Da astro nascente a stella cadente

 Fantasma di snapchat piangente

Da astro nascente a stella cadente

La santissima trinità dei social media – Facebook, Instagram, Snapchat – non sta vivendo un buon momento. Il numero di utenti di Facebook sta diminuendo e nel terzo trimestre di quest’anno l’impero azzurro di Zuckerberg ha perso ben un milione di membri nella sola Europa. Che Facebook abbia già visto tempi migliori non è una novità. La cosa sorprendente è che anche Snapchat stia andando incontro a un destino simile.

L’azienda statunitense Snap Inc. è stata fondata nel 2011 e l’applicazione è stata lanciata nello stesso anno. Nel frattempo, si sono racimolati quasi 5 milioni di dollari in dodici cicli di finanziamento e nel 2016 il valore della società era stimato tra i 18 e i 20 miliardi. Il ritmo di crescita degli utenti e del giro d’affari sembravano promettere un futuro radioso. Facebook ha tentato di comprare Snapchat per ben due volte, ma il CEO Evan Spiegel ha sempre rifiutato.

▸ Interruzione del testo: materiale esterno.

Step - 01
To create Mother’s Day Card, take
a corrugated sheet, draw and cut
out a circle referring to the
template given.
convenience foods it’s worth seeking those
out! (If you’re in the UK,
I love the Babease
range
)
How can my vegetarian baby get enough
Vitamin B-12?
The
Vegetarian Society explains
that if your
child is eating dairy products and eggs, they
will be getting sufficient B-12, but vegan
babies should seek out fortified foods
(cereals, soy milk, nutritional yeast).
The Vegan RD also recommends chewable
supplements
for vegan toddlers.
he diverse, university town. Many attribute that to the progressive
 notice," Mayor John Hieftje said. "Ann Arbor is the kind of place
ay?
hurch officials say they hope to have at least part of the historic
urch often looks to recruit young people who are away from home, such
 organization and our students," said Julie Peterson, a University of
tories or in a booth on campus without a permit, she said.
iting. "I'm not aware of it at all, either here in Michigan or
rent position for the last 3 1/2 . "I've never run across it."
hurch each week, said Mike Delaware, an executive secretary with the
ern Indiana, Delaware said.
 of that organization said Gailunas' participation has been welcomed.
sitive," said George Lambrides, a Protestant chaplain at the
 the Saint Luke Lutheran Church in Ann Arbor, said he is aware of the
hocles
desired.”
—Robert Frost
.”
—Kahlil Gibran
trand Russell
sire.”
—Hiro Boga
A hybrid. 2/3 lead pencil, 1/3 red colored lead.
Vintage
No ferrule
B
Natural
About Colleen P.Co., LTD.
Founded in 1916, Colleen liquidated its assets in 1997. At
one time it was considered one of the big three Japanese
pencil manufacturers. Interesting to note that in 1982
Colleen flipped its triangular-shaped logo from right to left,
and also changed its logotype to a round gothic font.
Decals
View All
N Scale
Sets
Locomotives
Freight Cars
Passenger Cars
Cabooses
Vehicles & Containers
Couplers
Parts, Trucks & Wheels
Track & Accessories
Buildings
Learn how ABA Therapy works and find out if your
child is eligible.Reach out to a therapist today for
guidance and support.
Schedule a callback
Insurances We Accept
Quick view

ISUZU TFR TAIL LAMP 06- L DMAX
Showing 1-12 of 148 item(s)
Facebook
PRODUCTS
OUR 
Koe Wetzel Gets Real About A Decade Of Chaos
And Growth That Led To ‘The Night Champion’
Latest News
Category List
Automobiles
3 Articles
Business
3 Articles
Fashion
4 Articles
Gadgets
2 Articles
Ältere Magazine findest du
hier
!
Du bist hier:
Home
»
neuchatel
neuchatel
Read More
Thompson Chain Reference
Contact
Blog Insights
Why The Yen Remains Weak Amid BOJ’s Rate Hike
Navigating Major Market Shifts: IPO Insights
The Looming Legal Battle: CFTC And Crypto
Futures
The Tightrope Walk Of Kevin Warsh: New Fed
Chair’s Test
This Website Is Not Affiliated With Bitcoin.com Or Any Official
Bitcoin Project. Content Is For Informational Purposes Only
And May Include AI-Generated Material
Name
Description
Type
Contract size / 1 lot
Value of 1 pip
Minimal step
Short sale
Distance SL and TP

L’anno scorso c’è stata l’entrata in borsa di Snapchat. Finora però l’azienda non ha ancora generato utili. Il primo giorno in borsa, un’azione valeva 24 dollari, mentre oggi non arriva nemmeno a 10 dollari. La società registra una perdita netta di 325,1 milioni. Stando al suo CEO Evan Spiegel, nel 2019 Snapchat dovrebbe entrare nelle cifre nere, eppure vari analisti dubitano che ciò accadrà. Scott Galloway, professore di marketing alla New York University, prevede persino che Snapchat potrebbe non arrivare alla fine dell’anno prossimo come società indipendente.

L’utenza di Snapchat si sta riducendo. Dall’estate l’applicazione ha perso 5 milioni di utenti quotidiani. La riprogettazione avvenuta nella primavera del 2018 è costata all’impresa una perdita del 2% degli utenti in due mesi. Influencer del calibro di Kylie Jenner diffondono lo scontento generale riguardo ai cambiamenti effettuati. Anche sul fronte della pubblicità si sono commessi errori, in particolare quando si è chiesto agli utenti se avessero preferito picchiare Rihanna o il suo ex Chris Brown, che era stato condannato per violenza domestica dopo aver aggredito la cantante.

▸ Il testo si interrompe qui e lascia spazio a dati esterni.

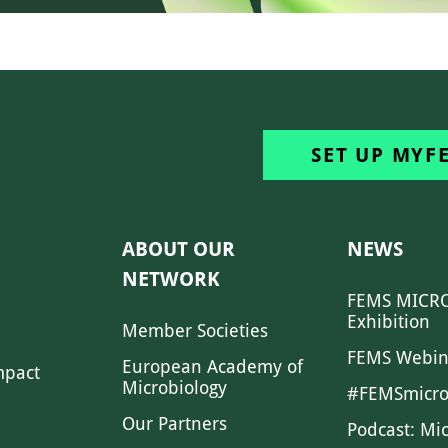
SET UP MYF
ABOUT OUR
NEWS
NETWORK
FEMS MICRO
Exhibition
Member Societies
FEMS Webin
European Academy of
mpact
Microbiology
#FEMSmicro
Our Partners
Podcast: Mi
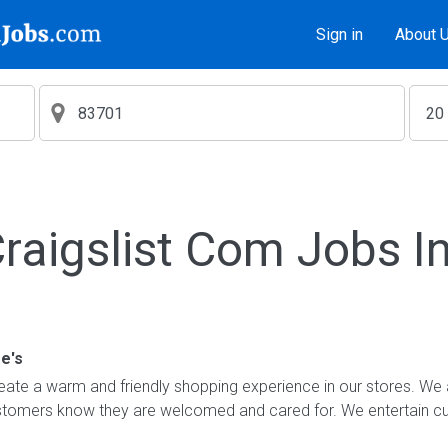
Sign in
About 
aigslist Com Jobs I
e's
ate a warm and friendly shopping experience in our stores. We 
ustomers know they are welcomed and cared for. We entertain 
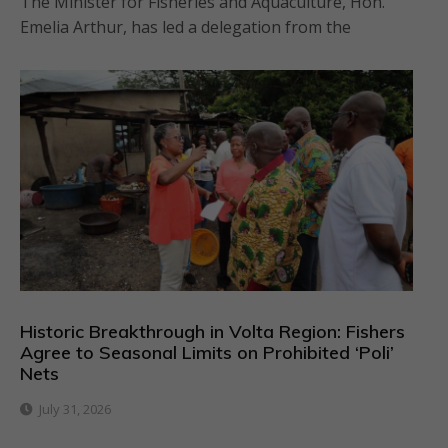
The Minister for Fisheries and Aquaculture, Hon.
Emelia Arthur, has led a delegation from the
Historic Breakthrough in Volta Region: Fishers
Agree to Seasonal Limits on Prohibited ‘Poli’
Nets
July 31, 2026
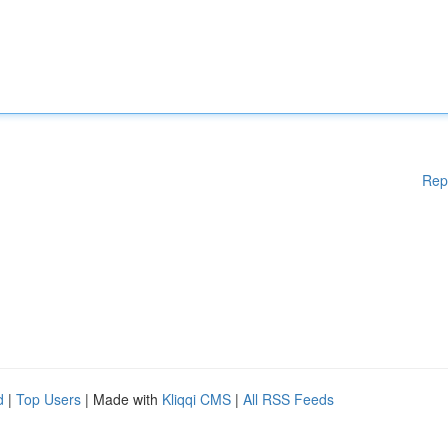
Rep
d
|
Top Users
| Made with
Kliqqi CMS
|
All RSS Feeds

Concorrenti quali Instagram e Facebook hanno nel frattempo ripreso con successo le caratteristiche che hanno fatto trionfare Snapchat, per esempio la funzionalità «Stories». Sono ora in corso tentativi di distinguersi in altro modo, collaborando con media ben affermati. Due anni fa Snapchat ha lanciato mini programmi prodotti da diversi partner. Oggi, Stay Tuned della NBC raggiunge 5 milioni di utenti al giorno.

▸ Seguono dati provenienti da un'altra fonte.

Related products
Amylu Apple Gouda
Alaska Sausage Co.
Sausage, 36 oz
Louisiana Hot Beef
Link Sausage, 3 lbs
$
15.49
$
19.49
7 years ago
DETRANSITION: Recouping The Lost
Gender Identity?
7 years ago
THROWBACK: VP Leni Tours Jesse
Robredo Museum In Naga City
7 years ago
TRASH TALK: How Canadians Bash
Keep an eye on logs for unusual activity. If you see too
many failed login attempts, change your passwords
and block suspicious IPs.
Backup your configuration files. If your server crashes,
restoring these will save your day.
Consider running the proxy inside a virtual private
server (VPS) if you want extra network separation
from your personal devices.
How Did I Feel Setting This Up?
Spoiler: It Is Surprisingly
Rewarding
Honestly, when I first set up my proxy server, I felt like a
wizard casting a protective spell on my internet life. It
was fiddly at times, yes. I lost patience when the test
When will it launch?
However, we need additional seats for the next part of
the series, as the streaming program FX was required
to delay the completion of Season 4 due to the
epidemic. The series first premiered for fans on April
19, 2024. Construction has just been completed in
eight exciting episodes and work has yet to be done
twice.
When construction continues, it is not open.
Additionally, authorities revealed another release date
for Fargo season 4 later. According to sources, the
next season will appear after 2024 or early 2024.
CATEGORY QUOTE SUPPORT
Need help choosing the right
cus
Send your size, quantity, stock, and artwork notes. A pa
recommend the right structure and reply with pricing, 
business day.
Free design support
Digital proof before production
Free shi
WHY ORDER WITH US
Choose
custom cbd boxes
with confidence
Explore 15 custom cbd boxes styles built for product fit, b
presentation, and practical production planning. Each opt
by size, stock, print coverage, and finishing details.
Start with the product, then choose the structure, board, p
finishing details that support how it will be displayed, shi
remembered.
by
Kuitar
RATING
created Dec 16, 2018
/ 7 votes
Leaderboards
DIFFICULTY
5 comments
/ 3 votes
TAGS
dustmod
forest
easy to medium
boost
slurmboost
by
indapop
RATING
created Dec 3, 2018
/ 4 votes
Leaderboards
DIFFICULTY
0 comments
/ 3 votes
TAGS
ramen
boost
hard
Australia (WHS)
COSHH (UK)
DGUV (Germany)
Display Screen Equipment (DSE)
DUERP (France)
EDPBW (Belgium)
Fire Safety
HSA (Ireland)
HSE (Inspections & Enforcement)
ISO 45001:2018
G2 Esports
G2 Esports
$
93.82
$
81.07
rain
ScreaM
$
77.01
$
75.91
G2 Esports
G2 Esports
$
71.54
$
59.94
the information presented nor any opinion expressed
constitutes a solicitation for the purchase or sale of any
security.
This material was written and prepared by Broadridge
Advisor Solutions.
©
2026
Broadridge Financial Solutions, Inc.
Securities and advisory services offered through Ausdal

C’è poi il nuovo Snapchat Originals: 25 mini serie visionabili solo su Snapchat che durano al massimo cinque minuti e sono prodotte da partner quali VICE, Boiler Room e The Guardian. I filmati sono pieni di messaggi pubblicitari di 6 secondi che non si possono saltare. Resta da vedere se gli introiti della pubblicità saranno in grado di salvare l’impresa. Nel frattempo, le notizie negative non cessano. Di recente è stata diffusa l’informazione di un’azione giudiziaria da 45'000 dollari ai costi di un influencer che Snapchat ha accusato di non aver fornito prestazioni sufficienti. Come se non bastasse, a inizio novembre un errore tecnico ha fatto credere a vari utenti che il loro account su Snapchat fosse stato eliminato.